Now Spirit’s board has agreed to sell to JetBlue under similar terms as the New York-based carrier’s last offer – a price 40% higher than Frontier was offering at the time it was made a month ago.
- $470 million breakup fee if the deal falls apart over anti-trust. Spirit shareholders can pocket $400 million of that money, the company gets $70 million, and shareholders still own the company and can re-sell it.
- Prepayment of $2.50 per share payable as soon as Spirit’s shareholders approve a deal
- The longer the deal takes to close, the more Spirit shareholders get. Spirit shareholders would receive an additional 10 cents per month starting from January 2023 through date of closing or deal termination, though the first $1.15 counts against the breakup fee.
JetBlue’s deal is worth over $33.50 – JetBlue estimates $34.15 but that’s based on the merger not closing until mid-2024 (!).
Ironically Spirit’s assets should be worth less to JetBlue than to Frontier, since JetBlue will (1) earn less off of those assets [the ultra low cost business model is higher margin than JetBlue’s] and (2) face higher costs, giving many Spirit employees wage increases, and investing in aircraft interiors to bring them up to JetBlue standard.

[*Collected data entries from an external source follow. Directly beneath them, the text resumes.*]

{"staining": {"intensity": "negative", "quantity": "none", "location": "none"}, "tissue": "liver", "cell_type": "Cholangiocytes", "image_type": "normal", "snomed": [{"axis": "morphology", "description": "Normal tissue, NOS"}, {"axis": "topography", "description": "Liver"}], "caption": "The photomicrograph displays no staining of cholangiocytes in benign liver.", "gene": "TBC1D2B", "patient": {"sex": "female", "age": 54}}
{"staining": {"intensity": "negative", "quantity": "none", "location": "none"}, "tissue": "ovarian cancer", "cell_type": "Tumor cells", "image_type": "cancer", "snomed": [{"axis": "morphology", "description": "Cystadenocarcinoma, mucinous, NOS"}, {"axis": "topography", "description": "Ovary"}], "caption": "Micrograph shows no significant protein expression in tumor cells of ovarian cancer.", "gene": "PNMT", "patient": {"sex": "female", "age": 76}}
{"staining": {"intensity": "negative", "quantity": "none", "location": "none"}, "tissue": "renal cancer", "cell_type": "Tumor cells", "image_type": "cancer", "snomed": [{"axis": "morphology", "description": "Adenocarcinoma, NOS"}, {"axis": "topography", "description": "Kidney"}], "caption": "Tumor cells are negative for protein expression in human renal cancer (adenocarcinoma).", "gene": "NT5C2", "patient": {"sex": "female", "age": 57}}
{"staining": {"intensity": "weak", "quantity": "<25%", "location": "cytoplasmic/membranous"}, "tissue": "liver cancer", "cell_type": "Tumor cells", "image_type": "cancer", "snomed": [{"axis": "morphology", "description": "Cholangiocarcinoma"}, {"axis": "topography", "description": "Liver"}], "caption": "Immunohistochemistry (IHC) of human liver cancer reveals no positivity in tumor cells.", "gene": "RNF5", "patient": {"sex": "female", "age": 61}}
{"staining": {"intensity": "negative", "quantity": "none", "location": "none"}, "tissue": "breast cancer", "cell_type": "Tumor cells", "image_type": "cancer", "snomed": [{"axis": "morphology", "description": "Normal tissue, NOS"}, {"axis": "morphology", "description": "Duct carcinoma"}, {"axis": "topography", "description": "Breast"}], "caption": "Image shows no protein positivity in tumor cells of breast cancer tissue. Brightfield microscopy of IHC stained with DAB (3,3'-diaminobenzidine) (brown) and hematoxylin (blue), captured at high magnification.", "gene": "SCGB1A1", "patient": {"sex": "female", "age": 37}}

Meanwhile they’re heavily incentivized to get the deal done, both because they want Spirit and because it will cost them $400 million if they can’t close for anti-trust reasons. That gives the federal government huge leverage in its separate suit to kill the JetBlue-American Airlines Northeast Alliance.
JetBlue has already agreed to divest conflicting assets like Spirit slots in New York and gates in New York and Boston, which are some of Spirit’s uniquely valuable assets, making the deal less useful to JetBlue’s airline business going forward (though reducing the net cost of the transaction).
If the government uses approval of this deal as leverage to get JetBlue to walk away from or limit their American Airline partnership that makes both of those carriers less effective competitors in New York. It reduces competition in the most important air market in the country. It’s a gift primarily to Delta, which also benefits in Boston, but also to United, crippling American Airlines in Manhattan and coming at the expense of consumers flying to and from the Northeast.
There’s little question that JetBlue is overpaying, a classic case of winners curse. They’ll be distracted by this acquisition for years and hampered by its associated costs, while the carrier’s operational challenges remain and potentially amplify from trying to integrate Spirit into its systems.
Winners and losers:
- JetBlue shareholders: losers
- Spirit shareholders: winners
- United and Delta: winners
- American Airlines: loser
- (Update, I should have added) Frontier: potential winner, because any DOJ deal to proceed with the merger will involve divesting slots and gates at congested airports and likely a requirement that those go to a low cost carrier… like Frontier. The carrier can pick up premium Spirit assets without the merger expense.
It didn’t take long for the Spirit Airlines board to reverse course from claiming that the JetBlue deal was bad for shareholders. They were extremely negative on it, and now they’ll be bullish on it. Life moves pretty fast sometimes.